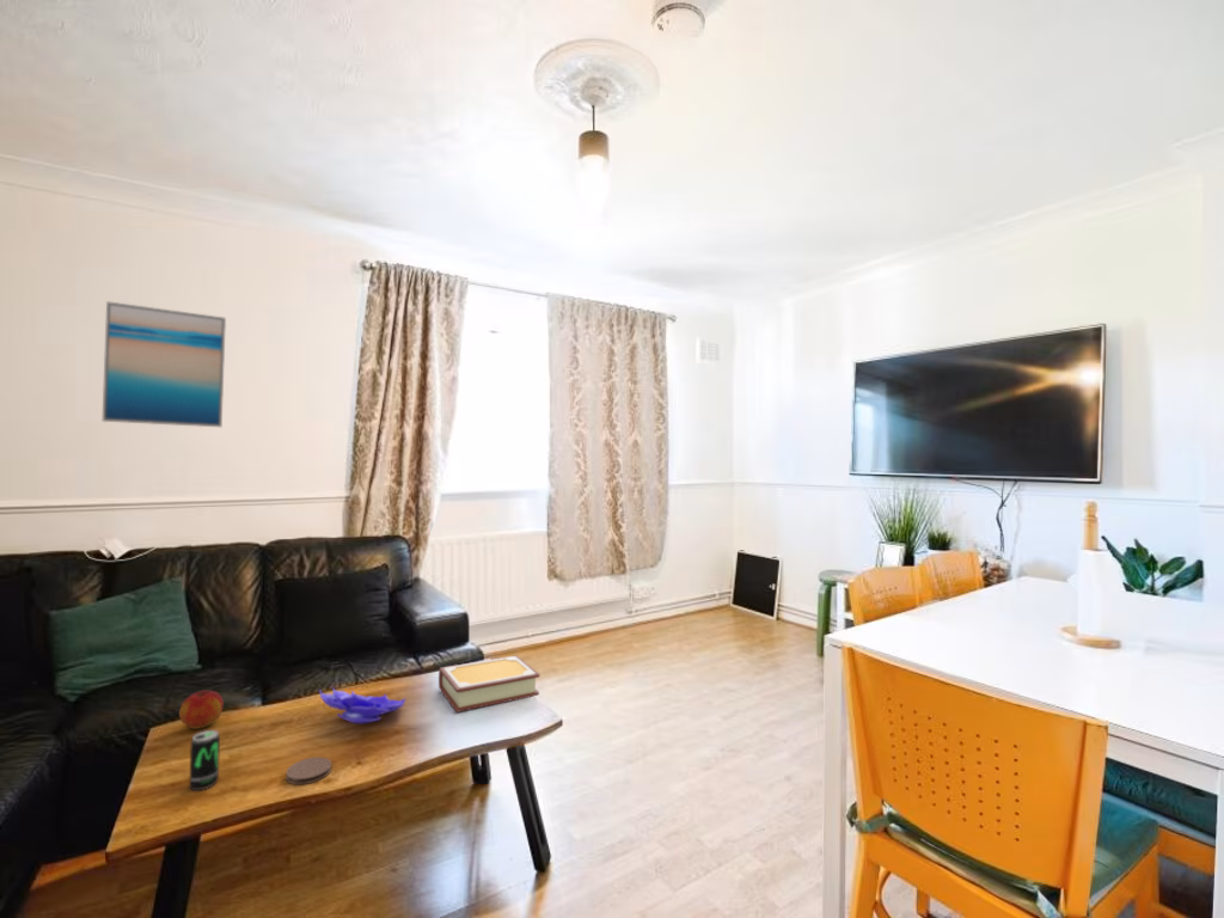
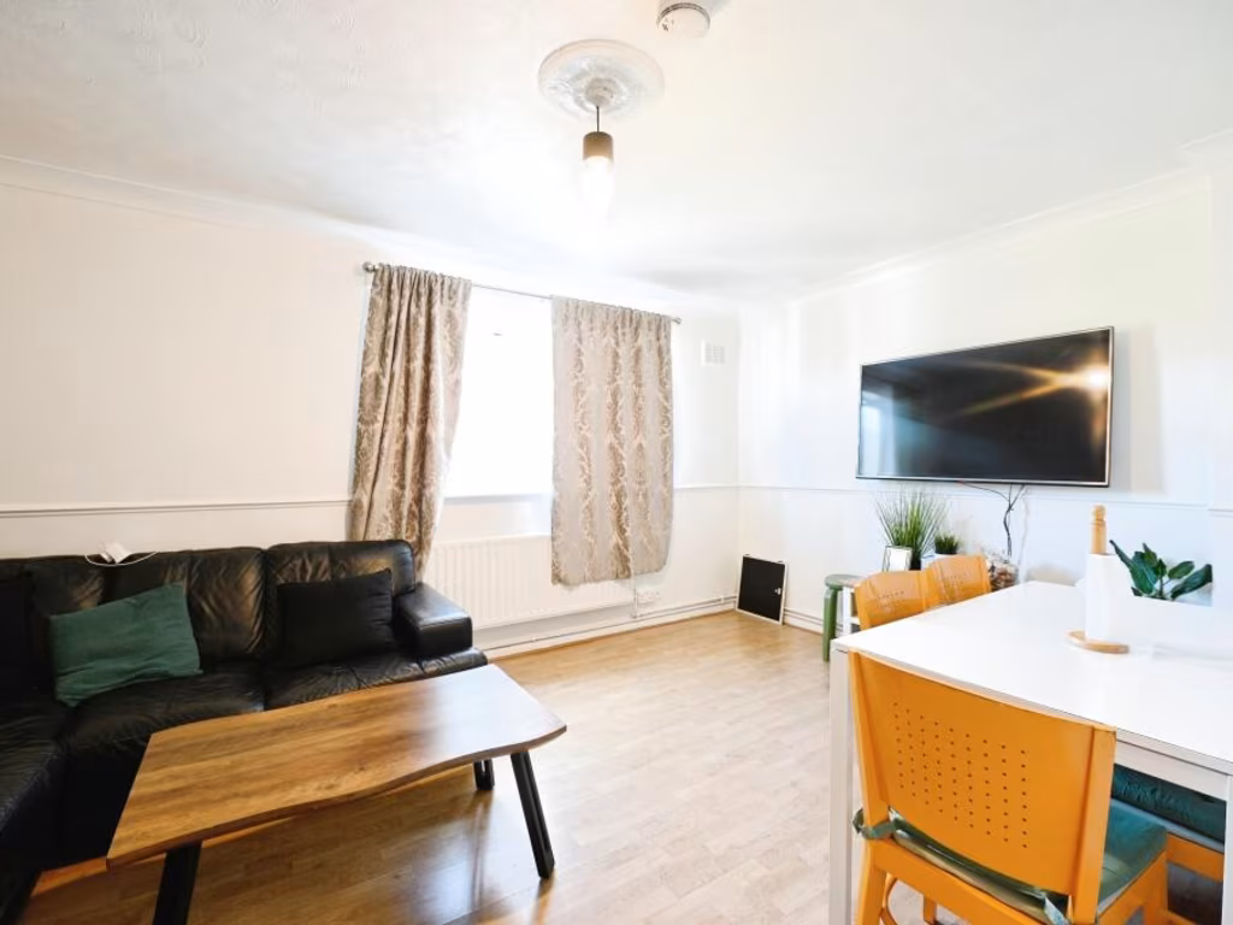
- coaster [284,755,332,785]
- wall art [102,300,227,428]
- decorative bowl [318,686,408,726]
- apple [178,690,225,730]
- beverage can [188,729,221,791]
- book [437,654,540,714]
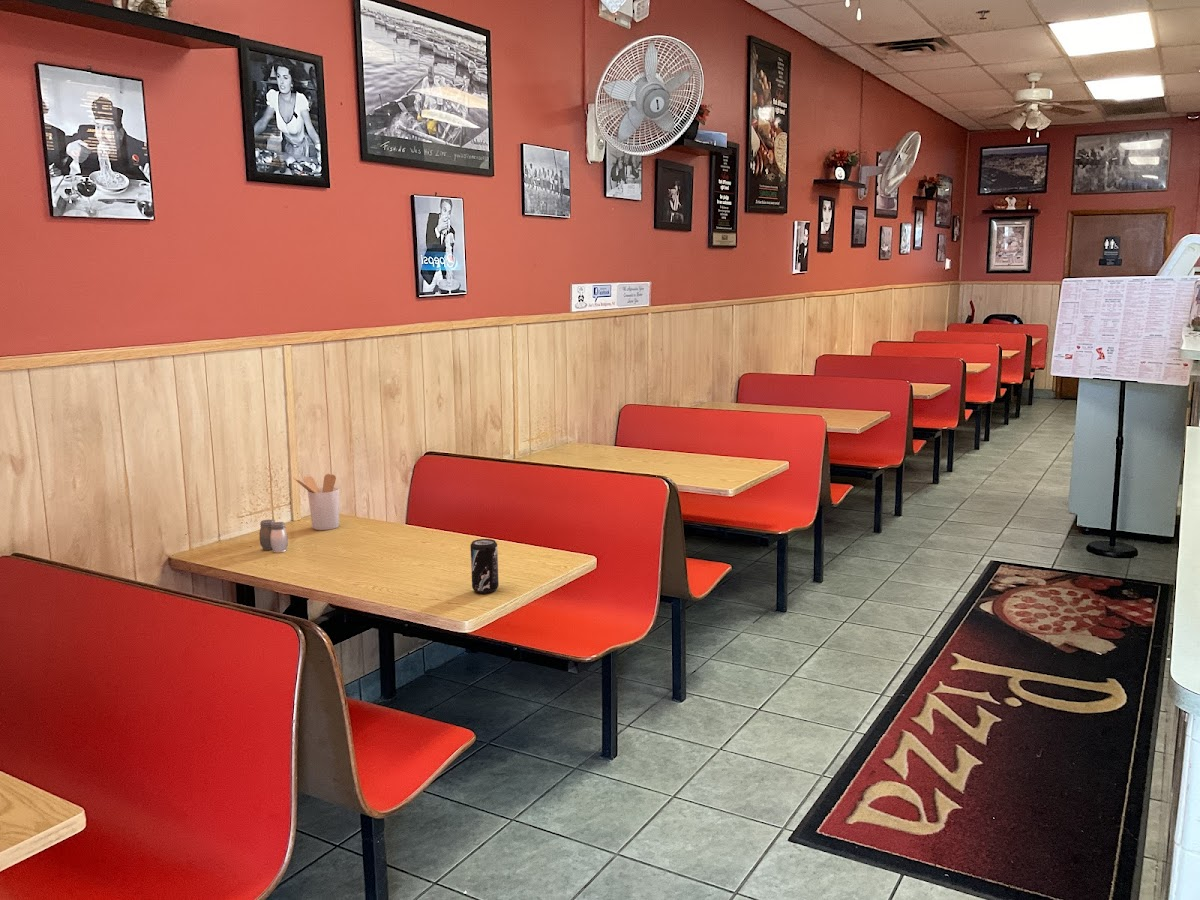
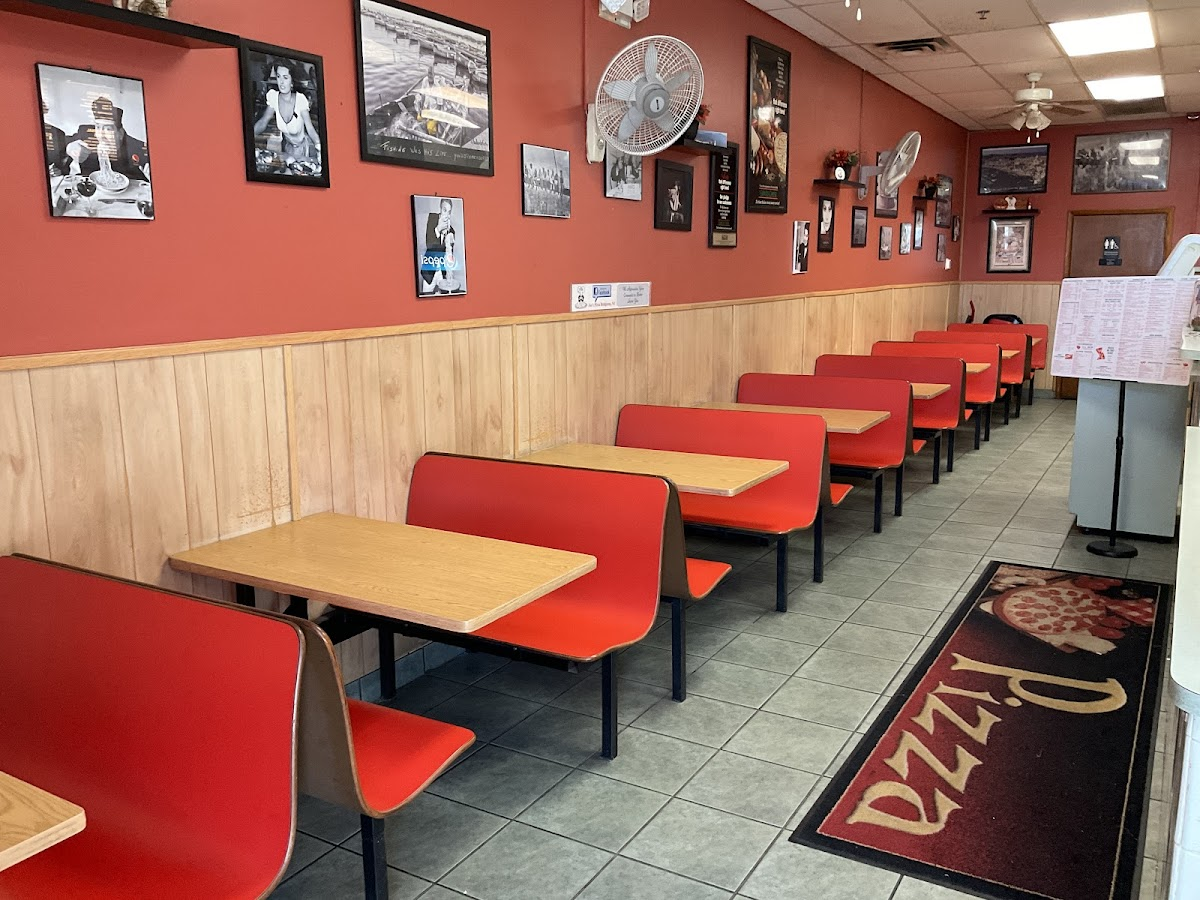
- beverage can [469,538,499,594]
- salt and pepper shaker [258,519,289,553]
- utensil holder [292,473,340,531]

________________________

Task objective: First drop every picture, then print the data above exactly as it stands.

Answer section:
- coaster [284,755,332,785]
- wall art [102,300,227,428]
- decorative bowl [318,686,408,726]
- apple [178,690,225,730]
- beverage can [188,729,221,791]
- book [437,654,540,714]
- beverage can [469,538,499,594]
- salt and pepper shaker [258,519,289,553]
- utensil holder [292,473,340,531]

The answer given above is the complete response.